In the Enron documentary review below, rewrite the paragraph beginning "Skilling set the tone" as a short list that keeps its main facts.

> **Document passage**:
+--

From 10 billion to 64 billion in assets in 10 years – a growth spurt
fueled by arrogance, intolerance, greed, and deliberate criminal behavior –
that’s the Enron story.
It is presented in this responsible documentary with clips of the company
officers speaking first for public consumption and later under oath.
Be warned that about half way through this genuinely frightening journey,
you may feel your throat tightening with rage.
It took only ten days for the whole corrupt pyramid to collapse in the
largest corporate bankruptcy in history.
This is a story about people and greed, not primarily about the numbers
that were manipulated with cunning until executive pockets were lined with gold.
The real scandal lies in the behavior of the ravenous officers as their
company began to implode - every man for himself, no voice for the employees or
investors.
The smartest guys in this room are Andrew Fastow, CFO, who devised the
partnership schemes that won approval from the company’s prestigious law and
accounting firms, Jeffrey Skilling, president and willing accomplice, and CEO,
and Kenneth B. Lay who founded Enron in 1985 to capitalize on the deregulation
of the natural gas industry.
Skilling set the tone for Enron’s macho culture – “Rank and
Yank,” a ratings system that regularly caused the firing of 15% of the
employees; “Pump
and Dump,” pump the stock and dump it to take your own profits.
When Skilling had lasix surgery; the lemmings followed.
When Skilling encouraged a culture of extreme adventure, the boys
followed him on motorcycle trips.
Stitches, crutches and broken bones became merit badges.
Enron
quickly grew to be the country’s biggest wholesaler of natural gas, creating a
contained market. To deal in that market, you had to deal with Enron.
When the rotten core began to ooze, the captains of the company ships
sold out fast.

+--

> **Records shown**:
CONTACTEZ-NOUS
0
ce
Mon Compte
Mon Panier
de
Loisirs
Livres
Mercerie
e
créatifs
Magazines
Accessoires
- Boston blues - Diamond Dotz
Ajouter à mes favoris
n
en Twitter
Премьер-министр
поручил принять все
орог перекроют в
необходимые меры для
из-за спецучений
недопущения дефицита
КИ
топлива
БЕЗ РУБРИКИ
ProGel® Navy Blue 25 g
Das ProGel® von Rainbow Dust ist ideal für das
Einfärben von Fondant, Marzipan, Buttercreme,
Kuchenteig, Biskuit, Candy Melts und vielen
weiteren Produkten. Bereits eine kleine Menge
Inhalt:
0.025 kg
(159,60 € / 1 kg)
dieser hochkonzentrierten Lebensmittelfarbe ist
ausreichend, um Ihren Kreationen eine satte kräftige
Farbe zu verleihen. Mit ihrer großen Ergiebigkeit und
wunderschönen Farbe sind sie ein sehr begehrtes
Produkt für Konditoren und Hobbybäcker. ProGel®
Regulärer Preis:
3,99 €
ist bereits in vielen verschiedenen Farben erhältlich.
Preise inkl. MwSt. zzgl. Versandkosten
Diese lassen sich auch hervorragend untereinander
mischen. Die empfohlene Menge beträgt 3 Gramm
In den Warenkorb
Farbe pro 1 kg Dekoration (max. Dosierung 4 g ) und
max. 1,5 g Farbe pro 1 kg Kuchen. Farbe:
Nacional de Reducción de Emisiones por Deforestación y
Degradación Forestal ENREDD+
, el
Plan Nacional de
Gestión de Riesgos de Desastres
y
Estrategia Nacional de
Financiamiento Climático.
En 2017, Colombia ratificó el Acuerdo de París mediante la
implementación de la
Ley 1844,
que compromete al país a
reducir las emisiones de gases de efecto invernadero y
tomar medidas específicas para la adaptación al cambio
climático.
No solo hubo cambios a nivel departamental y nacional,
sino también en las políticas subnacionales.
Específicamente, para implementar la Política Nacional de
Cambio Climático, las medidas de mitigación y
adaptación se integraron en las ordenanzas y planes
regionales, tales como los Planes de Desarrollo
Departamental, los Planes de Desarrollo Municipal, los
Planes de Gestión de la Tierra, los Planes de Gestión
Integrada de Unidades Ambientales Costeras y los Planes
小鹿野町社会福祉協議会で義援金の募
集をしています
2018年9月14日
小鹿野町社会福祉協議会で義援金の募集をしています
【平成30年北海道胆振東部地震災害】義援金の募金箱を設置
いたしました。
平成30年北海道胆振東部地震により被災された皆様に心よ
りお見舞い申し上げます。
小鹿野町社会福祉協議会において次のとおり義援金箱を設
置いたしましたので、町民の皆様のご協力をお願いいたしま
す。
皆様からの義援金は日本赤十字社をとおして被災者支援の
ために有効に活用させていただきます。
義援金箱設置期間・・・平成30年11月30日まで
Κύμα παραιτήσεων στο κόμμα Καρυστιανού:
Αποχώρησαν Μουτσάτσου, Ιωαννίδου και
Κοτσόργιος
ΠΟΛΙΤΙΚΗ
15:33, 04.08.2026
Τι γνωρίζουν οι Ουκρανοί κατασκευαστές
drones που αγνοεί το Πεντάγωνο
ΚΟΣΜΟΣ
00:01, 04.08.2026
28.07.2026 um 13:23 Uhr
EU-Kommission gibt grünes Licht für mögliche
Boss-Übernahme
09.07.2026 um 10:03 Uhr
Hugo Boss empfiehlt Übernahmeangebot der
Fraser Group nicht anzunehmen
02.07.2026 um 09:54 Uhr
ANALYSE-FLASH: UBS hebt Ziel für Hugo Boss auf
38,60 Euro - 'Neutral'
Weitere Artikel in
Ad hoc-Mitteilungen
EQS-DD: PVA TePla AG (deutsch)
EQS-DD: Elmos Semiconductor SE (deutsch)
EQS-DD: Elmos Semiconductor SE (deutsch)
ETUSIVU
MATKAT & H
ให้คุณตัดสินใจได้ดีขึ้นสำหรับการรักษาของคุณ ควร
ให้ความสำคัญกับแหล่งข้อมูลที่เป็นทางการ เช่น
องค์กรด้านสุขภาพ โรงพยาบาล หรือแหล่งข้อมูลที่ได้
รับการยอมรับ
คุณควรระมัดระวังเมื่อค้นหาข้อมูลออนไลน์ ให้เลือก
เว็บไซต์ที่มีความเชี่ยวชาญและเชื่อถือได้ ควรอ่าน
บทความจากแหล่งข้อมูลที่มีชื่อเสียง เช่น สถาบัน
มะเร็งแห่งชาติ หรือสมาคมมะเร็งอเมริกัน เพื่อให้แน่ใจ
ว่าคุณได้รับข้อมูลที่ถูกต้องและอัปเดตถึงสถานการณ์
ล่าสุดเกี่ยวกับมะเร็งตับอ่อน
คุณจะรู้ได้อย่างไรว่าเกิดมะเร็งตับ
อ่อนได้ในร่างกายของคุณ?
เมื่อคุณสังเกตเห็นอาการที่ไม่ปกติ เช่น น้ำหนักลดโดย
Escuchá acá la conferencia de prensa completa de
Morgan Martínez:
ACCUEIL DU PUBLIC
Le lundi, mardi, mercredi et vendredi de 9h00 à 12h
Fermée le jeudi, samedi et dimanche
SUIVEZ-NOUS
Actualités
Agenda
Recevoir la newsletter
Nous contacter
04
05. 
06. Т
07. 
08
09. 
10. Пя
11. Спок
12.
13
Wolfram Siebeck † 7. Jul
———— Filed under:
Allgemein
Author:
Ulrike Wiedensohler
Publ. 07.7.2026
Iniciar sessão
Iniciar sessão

+--

> **Output of the exercise**:
- Skilling set the tone for Enron's macho culture.
- "Rank and Yank": a ratings system that regularly caused 15% of employees to be fired.
- "Pump and Dump": pump the stock, then dump it to take your own profits.